Hong Kong will provide a unilateral tax credit to avoid double taxation if a taxpayer fails to get tax exemption but has already paid tax in non-CDTA jurisdiction.
The government plan to introduce a bill on the proposed refinements on FSIE regime in October with a view to bringing the changes into force from 1 January 2023.
The proposed changes are intended to prevent the use of shell companies to benefit from tax exemption. However, they could have far-reaching implications. The proposed new rules apply to all types of passive offshore income regardless of the amount of income concerned, the size of the revenue or assets of the taxpayer or the MNE group which the taxpayer belongs. Introducing participation exemption, nexus approach, switch over rule, and anti-hybrid mismatch rule will make Hong Kong's tax system no longer as "simple" as it used to be. It represents a significant change to our existing tax system.
To continue enjoying the tax exemption, the economic substance requirement requires taxpayers to conduct substantial economic activities concerning the relevant income in Hong Kong. While the government stated in the consultation that the source of profits and economic substance requirement would be considered separately, the changes will inevitably affect many offshore claims. In addition, offshore Disposal Gains of a capital nature are not excluded / exempted under the proposed refinements. This may cause capital gain claims for certain offshore Disposal Gains to no longer be available. As preferential tax treatment based on the nexus ratio will only apply to income from qualifying IP assets, offshore royalty income for marketing-related IP assets may not be able to get any tax exemption.

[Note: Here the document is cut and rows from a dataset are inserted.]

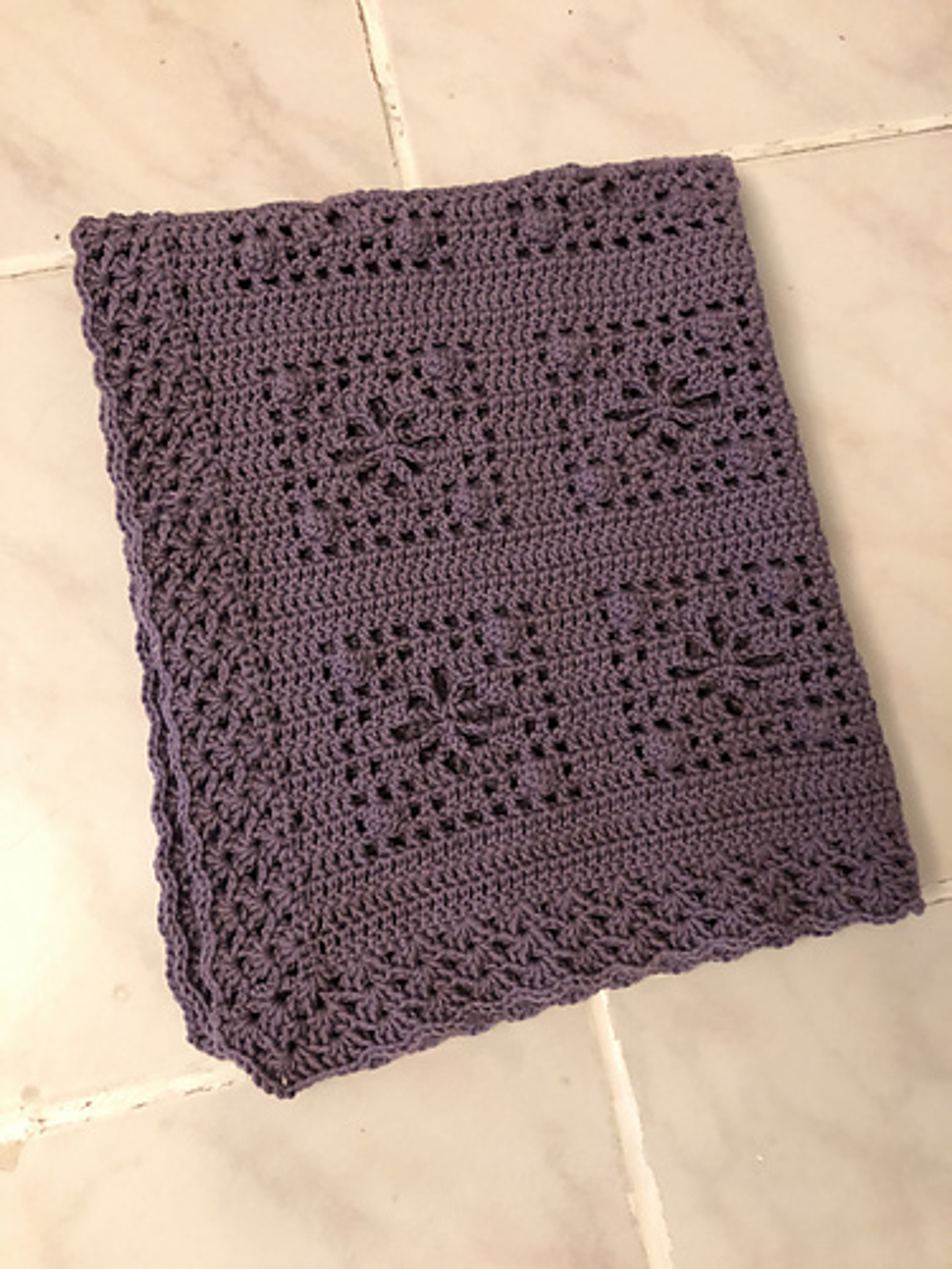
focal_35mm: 28
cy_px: 634
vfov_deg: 63.4
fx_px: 1027
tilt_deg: -78.0
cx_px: 476
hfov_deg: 49.7
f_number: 1.8
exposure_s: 1/5
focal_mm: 3.99
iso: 100
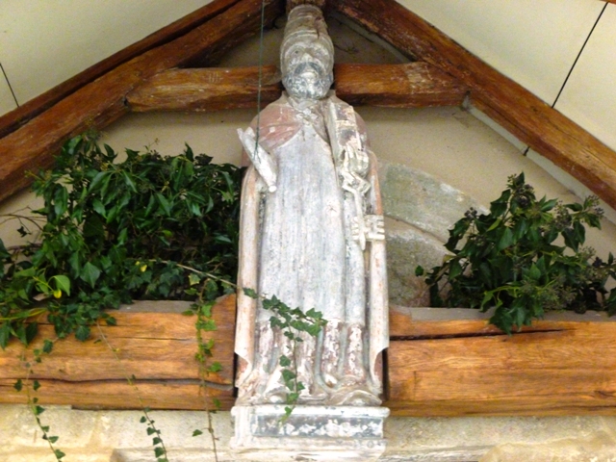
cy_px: 231
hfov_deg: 42.1
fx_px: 801
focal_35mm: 45
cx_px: 308
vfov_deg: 32.2
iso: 800
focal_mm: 8
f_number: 3.9
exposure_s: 1/40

The proposed new regime will only apply to passive offshore income received in Hong Kong. Therefore, foreign passive income, which a covered taxpayer in Hong Kong does not receive, should not be taxable. Hopefully, the amendment bill will spell out clearly how the term will be construed.
MNE groups should review whether they have Hong Kong companies and/or Hong Kong PEs that receive in-scope offshore passive income. If so, assess the current investment structure and mode of operation and consider making necessary adjustments to preserve the exemption status.
[1] "MNE Group" means any group that includes two or more enterprises the tax residence for which is in different jurisdictions or includes an enterprise that is resident for tax purpose in one jurisdiction and is subject to tax with respect to the business carried out through a permanent establishment in another jurisdiction.
[2] "Pure equity holding company" means a company which, as its primary function, acquires and holds shares and equitable interests in companies and only earns dividends and disposal gains in relation to shares or equity interest.
[3] Under jurisdictional approach, qualifying expenditures cover the expenditures on R&D activities (a) undertaken by the taxpayer within the jurisdiction providing the IP regime ("IP regime jurisdiction"); (b) outsourced to unrelated parties to take place inside or outside the IP regime jurisdiction; and (c) outsourced to resident related parties to take place within the IP regime jurisdiction.